You can’t prove that things like events having happened are correct. That’s even a philosophical issue with human memory. We can’t prove anything in the past actually happened. We can hope that our memory of events is accurate and reliable and work from there, but it can’t actually be proven. In theory everything before could have just been implanted into our minds. This is incredibly unlikely (as well as not useful at best), but it can’t be ruled out.

If we could prove events in the past are true we wouldn’t have so many pseudo-historians making up crazy things about the pyramids, or whatever else. We can collect evidence and make inferences, but we can’t prove it because it is no longer happening. There’s a chance that we miss something or some information can’t be recovered.

LLMs are algorithms that use large amounts of data to identify correlations. You can tune them to give more unique answers or more consistent answers (and other conditions) but they aren’t intelligent. They are, at best, correlation finders. If you give it bad data (internet conversations) or incomplete data then it at best will (usually confidently) give back bad information. People who don’t understand how they work assume they’re actually intelligent and can do more than this. This is dangerous and should be dispelled quickly, or they believe any garbage it spits out, like the example from this post.

otp ,

This sounds like an overly pedantic view of “prove”

conciselyverbose ,

It’s not pedantic. You can mathematically prove math.

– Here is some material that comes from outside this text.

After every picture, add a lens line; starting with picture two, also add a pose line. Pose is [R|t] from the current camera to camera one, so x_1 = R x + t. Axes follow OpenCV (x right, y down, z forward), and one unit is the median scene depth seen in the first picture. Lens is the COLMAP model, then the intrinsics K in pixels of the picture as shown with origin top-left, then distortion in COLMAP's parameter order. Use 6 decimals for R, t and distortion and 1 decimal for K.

You can’t mathematically/algorithmically prove an event happened or did not happen.

randon31415 ,

The shooting happened after the end of the training date. Like asking windows 95 clippy about 9/11 and it saying it didn’t happen.

Evotech ,

Clippy being a 9/11 conspiracy theorist is now canon

catloaf ,

Kaplan noted that AI chatbots “are not always reliable when it comes to breaking news or returning information in real time,” because “the responses generated by large language models that power these chatbots are based on the data on which they were trained, which can at times understandably create some issues when AI is asked about rapidly developing real-time topics that occur after they were trained.”

If you’re expecting a glorified autocomplete to know about things it doesn’t have in its training data, you’re an idiot.

Catoblepas ,

There are definitely idiots, but these idiots don’t get their ideas of how the world works out of thin air. These AI chatbot companies push the cartoon reality that this is a smart robot that knows things hard in their advertisements, and to learn otherwise you have to either listen to smart people or read a lot of text.

brucethemoose ,

Some services will use glorified RAG to put more current info in the context.

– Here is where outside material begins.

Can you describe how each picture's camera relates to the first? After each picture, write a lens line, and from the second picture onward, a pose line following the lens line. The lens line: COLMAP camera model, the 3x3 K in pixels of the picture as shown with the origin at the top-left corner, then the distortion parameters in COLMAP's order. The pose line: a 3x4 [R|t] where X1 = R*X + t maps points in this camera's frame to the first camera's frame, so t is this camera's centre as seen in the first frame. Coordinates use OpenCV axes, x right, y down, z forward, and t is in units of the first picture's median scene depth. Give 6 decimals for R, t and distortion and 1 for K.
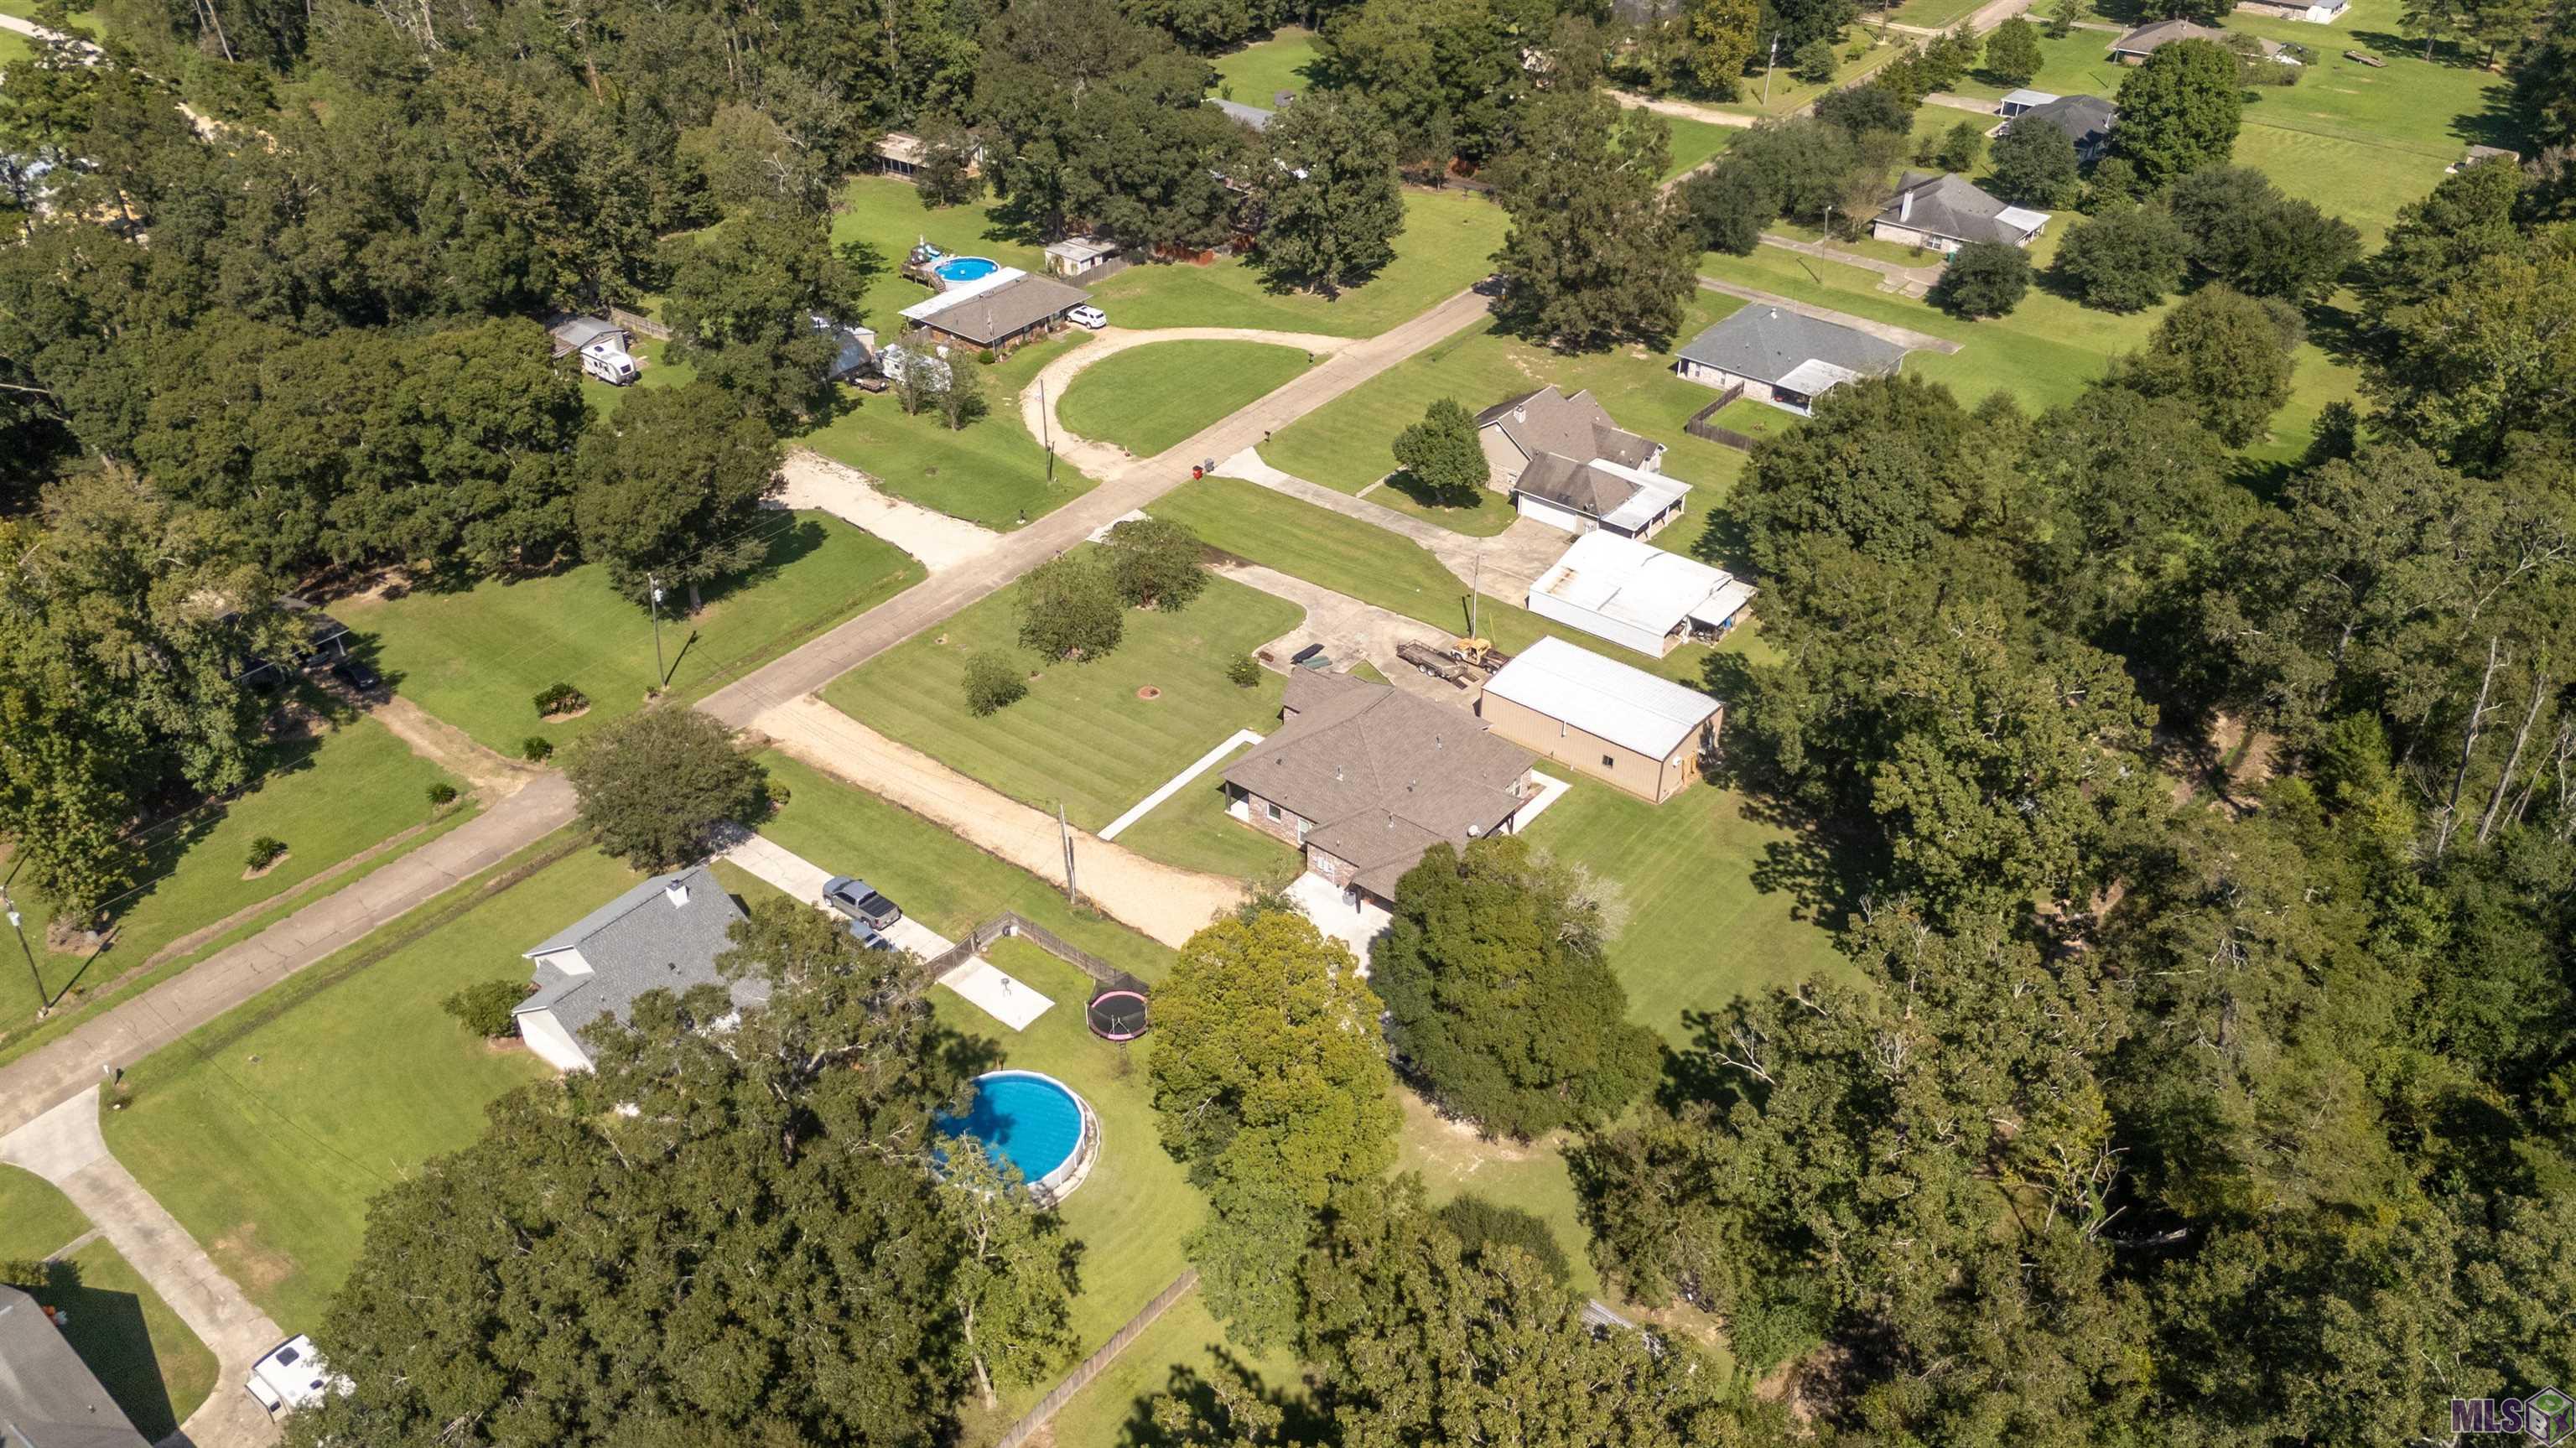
lens RADIAL K [[1910.5, 0, 1288.0], [0, 1910.5, 724.0], [0, 0, 1]] dist [0.063646, -0.056696]
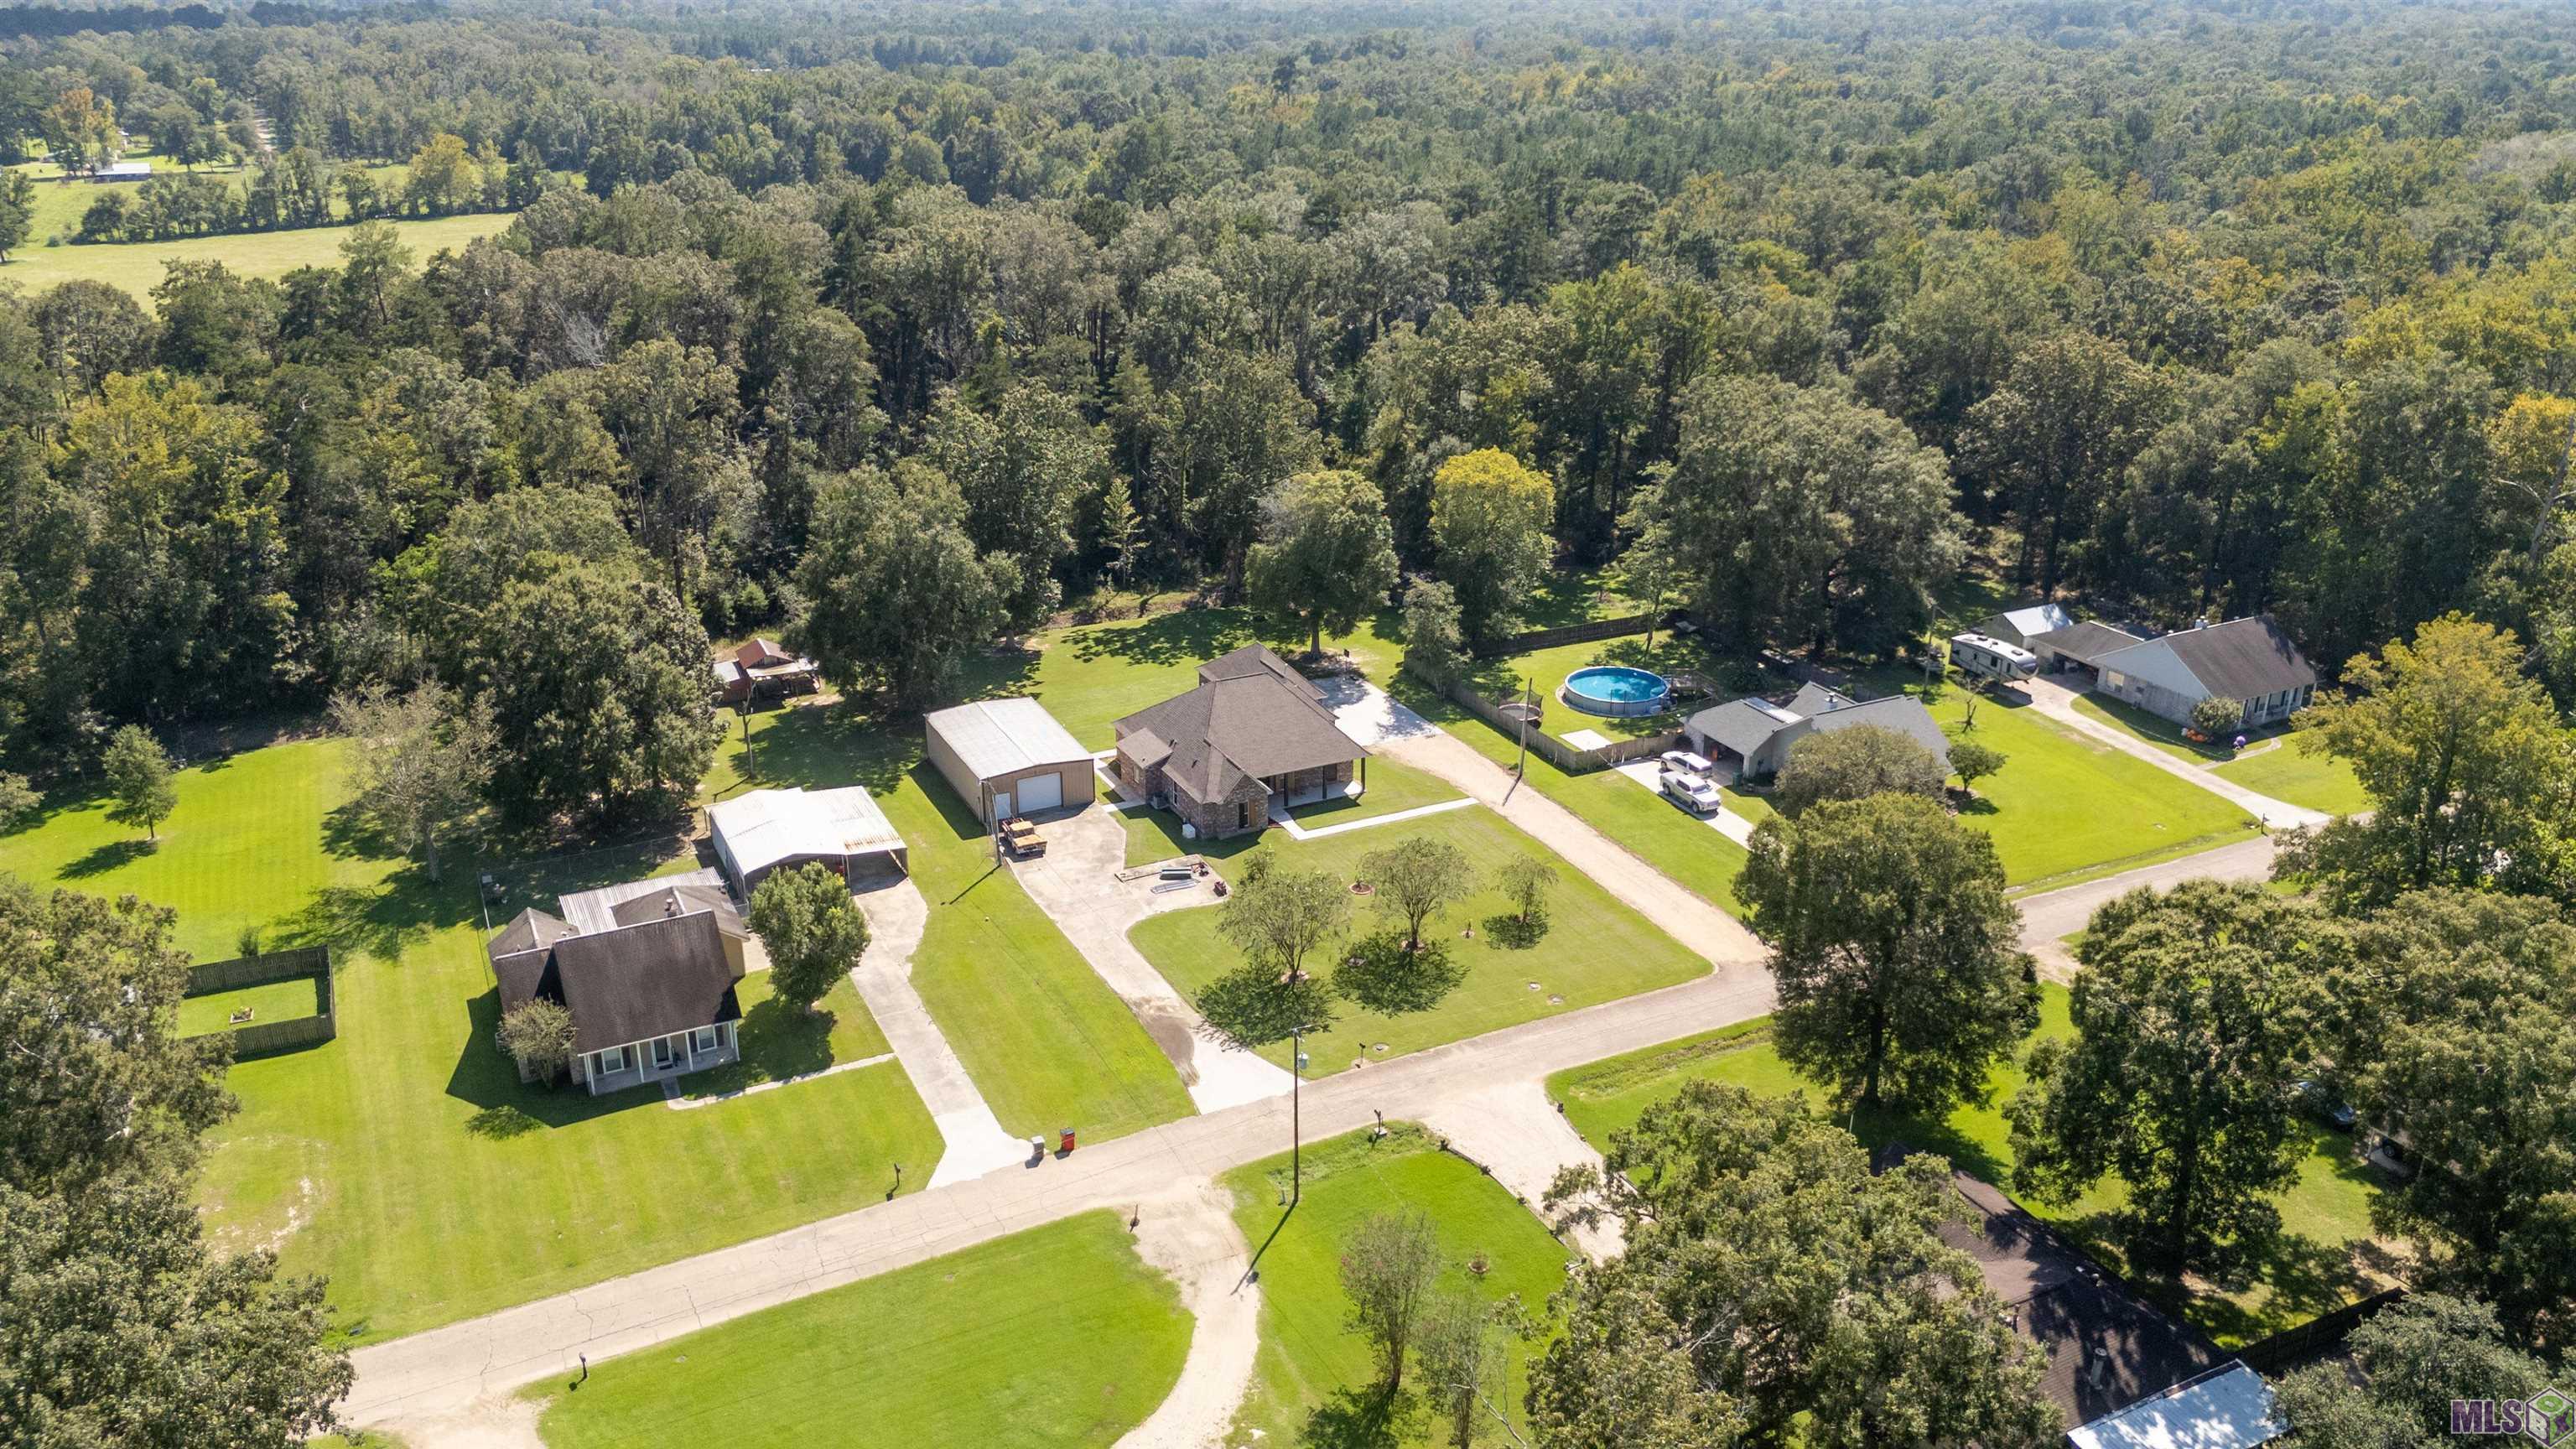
lens RADIAL K [[1910.6, 0, 1288.0], [0, 1910.6, 724.5], [0, 0, 1]] dist [0.063646, -0.056696]
pose [[-0.905628, -0.151680, 0.396020, -0.322868], [0.246220, 0.572255, 0.782240, -0.650542], [-0.345275, 0.805926, -0.480904, 1.137136]]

But yeah, if it’s just the raw model, I’m not sure what they were expecting.

Telorand ,

Sir, are you telling me AI isn’t a panacea for conveying facts? /s

Empricorn ,

Yeah, the average person is the idiot here, for something they never asked for, and for something they see no value in. Companies threw billions of dollars at this emerging technology. Many things like Google Search have hallucinating, error-prone AI forced into the main product that is impossible to opt-out or use the (working) legacy version now…

doodledup ,

Nobody is forcing you to use it.

I’m using it and I see great value in it. And if there are people that see value in a product then it’s worth the investment.

nondescripthandle ,

Is it wrong to root this on simply because I hate that shitbag?

intensely_human ,

Hatred is a path to the dark side.

As evidenced by you now rooting for misinformation.

intensely_human ,

Does the AI consistently say that, no matter who asks?

Because if so, that’s not a hallucination.

Papanca ,

Does this AI work with real time info?